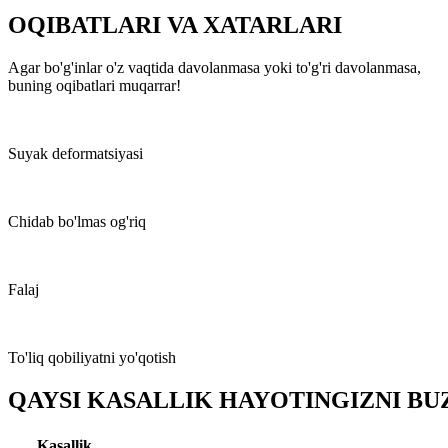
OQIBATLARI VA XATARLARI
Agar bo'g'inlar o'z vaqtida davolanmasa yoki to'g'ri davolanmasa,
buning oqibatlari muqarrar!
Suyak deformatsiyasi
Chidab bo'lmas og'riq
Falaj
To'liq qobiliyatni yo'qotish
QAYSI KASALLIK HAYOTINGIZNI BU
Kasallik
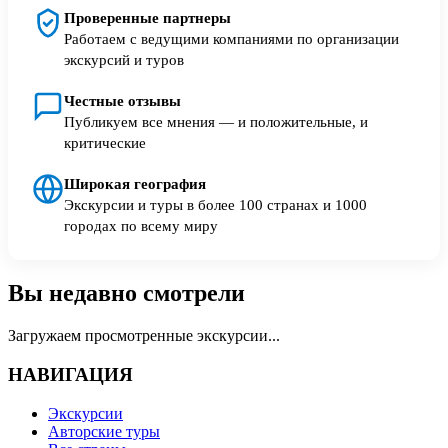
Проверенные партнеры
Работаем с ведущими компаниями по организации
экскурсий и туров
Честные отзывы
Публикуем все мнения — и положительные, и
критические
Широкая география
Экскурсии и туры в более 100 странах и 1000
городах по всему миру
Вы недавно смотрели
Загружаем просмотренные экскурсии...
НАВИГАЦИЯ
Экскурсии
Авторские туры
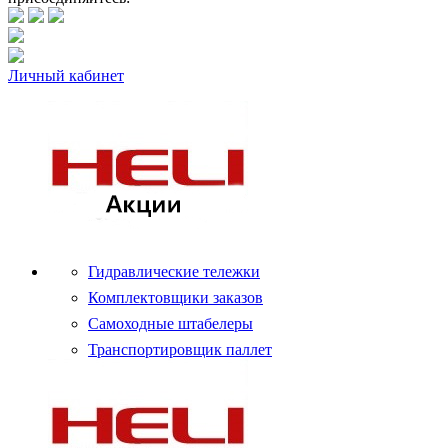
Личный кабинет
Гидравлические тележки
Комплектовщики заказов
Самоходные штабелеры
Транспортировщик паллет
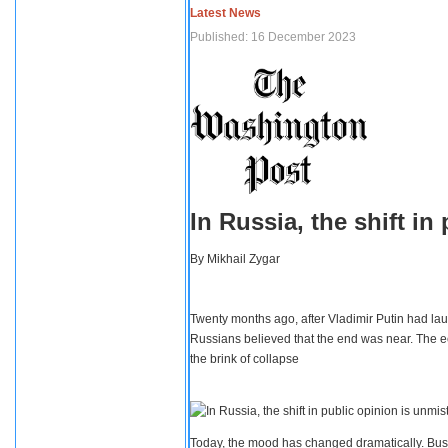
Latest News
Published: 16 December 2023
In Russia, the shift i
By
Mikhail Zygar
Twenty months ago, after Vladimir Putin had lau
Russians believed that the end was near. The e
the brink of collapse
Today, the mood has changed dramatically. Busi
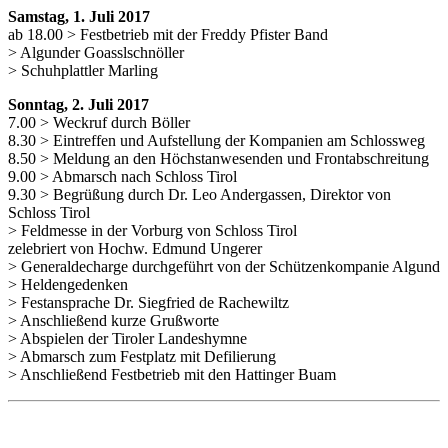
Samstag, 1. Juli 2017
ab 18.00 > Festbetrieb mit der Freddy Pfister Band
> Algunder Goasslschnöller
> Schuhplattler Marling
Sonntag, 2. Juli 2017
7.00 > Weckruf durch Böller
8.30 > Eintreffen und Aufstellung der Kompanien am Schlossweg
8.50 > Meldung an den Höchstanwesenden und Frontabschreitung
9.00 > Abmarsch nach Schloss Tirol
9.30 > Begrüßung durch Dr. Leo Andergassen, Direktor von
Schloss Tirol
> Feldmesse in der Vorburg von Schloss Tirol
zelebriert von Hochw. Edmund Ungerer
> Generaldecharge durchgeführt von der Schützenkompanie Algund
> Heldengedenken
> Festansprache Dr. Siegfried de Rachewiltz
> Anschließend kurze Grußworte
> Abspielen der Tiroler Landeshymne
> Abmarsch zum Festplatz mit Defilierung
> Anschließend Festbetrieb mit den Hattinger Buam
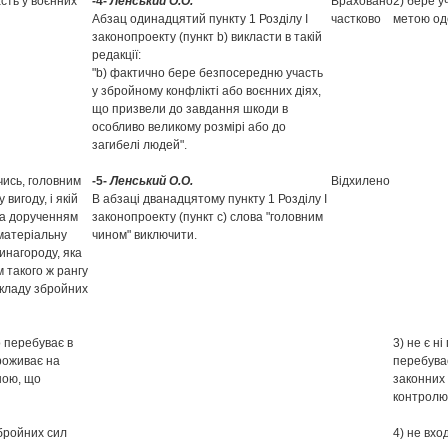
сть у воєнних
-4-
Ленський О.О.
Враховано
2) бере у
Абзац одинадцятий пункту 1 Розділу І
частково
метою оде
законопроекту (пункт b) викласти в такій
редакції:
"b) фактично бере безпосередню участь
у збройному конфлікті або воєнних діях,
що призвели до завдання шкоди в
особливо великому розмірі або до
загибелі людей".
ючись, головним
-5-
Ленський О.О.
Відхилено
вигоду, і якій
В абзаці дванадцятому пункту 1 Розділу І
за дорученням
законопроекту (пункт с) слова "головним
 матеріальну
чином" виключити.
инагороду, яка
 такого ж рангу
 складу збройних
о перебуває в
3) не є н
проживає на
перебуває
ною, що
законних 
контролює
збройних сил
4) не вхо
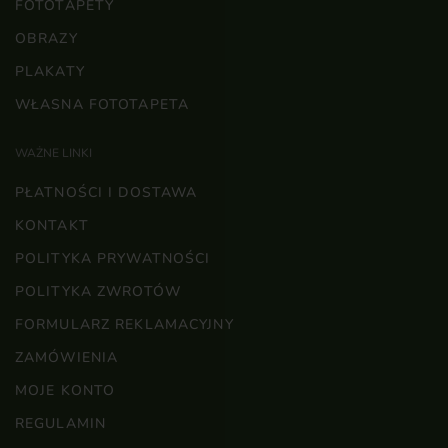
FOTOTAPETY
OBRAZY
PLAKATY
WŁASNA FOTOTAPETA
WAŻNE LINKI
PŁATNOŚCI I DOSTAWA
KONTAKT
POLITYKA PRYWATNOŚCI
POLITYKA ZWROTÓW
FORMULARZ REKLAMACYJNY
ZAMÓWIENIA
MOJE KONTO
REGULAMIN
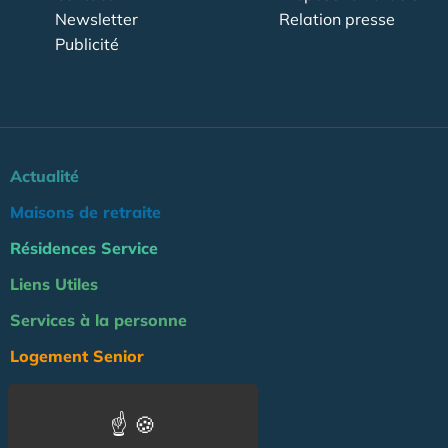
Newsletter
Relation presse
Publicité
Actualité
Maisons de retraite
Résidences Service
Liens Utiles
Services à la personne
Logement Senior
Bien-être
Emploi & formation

---

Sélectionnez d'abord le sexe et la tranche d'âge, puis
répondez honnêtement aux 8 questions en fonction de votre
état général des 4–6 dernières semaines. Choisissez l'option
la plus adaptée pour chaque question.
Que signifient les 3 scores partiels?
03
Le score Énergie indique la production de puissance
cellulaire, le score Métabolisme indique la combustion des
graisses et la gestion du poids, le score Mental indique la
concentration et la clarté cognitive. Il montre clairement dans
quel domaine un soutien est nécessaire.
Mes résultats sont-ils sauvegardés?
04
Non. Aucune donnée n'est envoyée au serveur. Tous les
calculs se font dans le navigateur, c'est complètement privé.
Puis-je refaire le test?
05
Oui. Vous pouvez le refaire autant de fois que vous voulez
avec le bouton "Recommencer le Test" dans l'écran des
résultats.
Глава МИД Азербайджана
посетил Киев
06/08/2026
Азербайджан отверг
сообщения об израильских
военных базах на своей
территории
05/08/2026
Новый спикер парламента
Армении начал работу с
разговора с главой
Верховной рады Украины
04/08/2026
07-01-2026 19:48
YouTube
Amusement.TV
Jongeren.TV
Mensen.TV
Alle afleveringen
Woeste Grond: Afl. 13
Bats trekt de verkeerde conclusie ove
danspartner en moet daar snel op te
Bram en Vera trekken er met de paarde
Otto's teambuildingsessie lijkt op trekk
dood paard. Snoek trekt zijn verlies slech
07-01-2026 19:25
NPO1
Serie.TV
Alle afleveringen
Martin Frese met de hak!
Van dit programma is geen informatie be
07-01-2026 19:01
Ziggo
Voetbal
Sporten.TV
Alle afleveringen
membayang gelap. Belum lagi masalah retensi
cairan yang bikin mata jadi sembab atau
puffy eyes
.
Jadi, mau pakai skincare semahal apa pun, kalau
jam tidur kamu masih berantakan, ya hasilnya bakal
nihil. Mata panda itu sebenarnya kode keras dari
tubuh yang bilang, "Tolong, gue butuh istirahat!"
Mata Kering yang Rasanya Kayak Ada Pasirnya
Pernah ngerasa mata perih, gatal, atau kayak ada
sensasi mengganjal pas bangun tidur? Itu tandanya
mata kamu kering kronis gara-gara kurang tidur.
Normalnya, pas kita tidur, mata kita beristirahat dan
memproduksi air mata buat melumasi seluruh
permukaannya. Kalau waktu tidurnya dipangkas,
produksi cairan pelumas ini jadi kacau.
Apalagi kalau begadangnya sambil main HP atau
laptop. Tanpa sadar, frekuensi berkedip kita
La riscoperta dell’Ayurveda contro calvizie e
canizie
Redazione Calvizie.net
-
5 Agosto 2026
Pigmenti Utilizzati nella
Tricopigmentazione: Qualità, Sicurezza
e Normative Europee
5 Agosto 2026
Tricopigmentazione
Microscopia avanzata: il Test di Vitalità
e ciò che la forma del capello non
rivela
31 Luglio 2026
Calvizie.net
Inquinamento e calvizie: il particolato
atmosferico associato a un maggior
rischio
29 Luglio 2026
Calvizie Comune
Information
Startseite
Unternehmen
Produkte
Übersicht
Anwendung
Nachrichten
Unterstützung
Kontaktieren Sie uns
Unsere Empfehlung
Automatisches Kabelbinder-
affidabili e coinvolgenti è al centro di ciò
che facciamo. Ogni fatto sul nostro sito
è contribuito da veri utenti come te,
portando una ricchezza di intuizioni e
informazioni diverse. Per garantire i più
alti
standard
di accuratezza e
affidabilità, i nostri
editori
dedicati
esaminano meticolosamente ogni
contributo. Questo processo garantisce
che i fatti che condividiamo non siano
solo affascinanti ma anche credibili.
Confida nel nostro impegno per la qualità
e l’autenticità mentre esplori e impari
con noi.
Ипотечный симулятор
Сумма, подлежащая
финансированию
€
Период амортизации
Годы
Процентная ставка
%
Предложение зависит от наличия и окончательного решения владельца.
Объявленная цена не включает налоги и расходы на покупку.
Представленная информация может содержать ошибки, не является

### EXERCISE REQUIREMENTS
Look above for the line that contains "cairan yang bikin mata jadi sembab atau". Starting there, transcribe every line exactly until you have copied the line that contains "affidabili e coinvolgenti è al centro di ciò".

### OUTPUT BELOW
cairan yang bikin mata jadi sembab atau
puffy eyes
.
Jadi, mau pakai skincare semahal apa pun, kalau
jam tidur kamu masih berantakan, ya hasilnya bakal
nihil. Mata panda itu sebenarnya kode keras dari
tubuh yang bilang, "Tolong, gue butuh istirahat!"
Mata Kering yang Rasanya Kayak Ada Pasirnya
Pernah ngerasa mata perih, gatal, atau kayak ada
sensasi mengganjal pas bangun tidur? Itu tandanya
mata kamu kering kronis gara-gara kurang tidur.
Normalnya, pas kita tidur, mata kita beristirahat dan
memproduksi air mata buat melumasi seluruh
permukaannya. Kalau waktu tidurnya dipangkas,
produksi cairan pelumas ini jadi kacau.
Apalagi kalau begadangnya sambil main HP atau
laptop. Tanpa sadar, frekuensi berkedip kita
La riscoperta dell’Ayurveda contro calvizie e
canizie
Redazione Calvizie.net
-
5 Agosto 2026
Pigmenti Utilizzati nella
Tricopigmentazione: Qualità, Sicurezza
e Normative Europee
5 Agosto 2026
Tricopigmentazione
Microscopia avanzata: il Test di Vitalità
e ciò che la forma del capello non
rivela
31 Luglio 2026
Calvizie.net
Inquinamento e calvizie: il particolato
atmosferico associato a un maggior
rischio
29 Luglio 2026
Calvizie Comune
Information
Startseite
Unternehmen
Produkte
Übersicht
Anwendung
Nachrichten
Unterstützung
Kontaktieren Sie uns
Unsere Empfehlung
Automatisches Kabelbinder-
affidabili e coinvolgenti è al centro di ciò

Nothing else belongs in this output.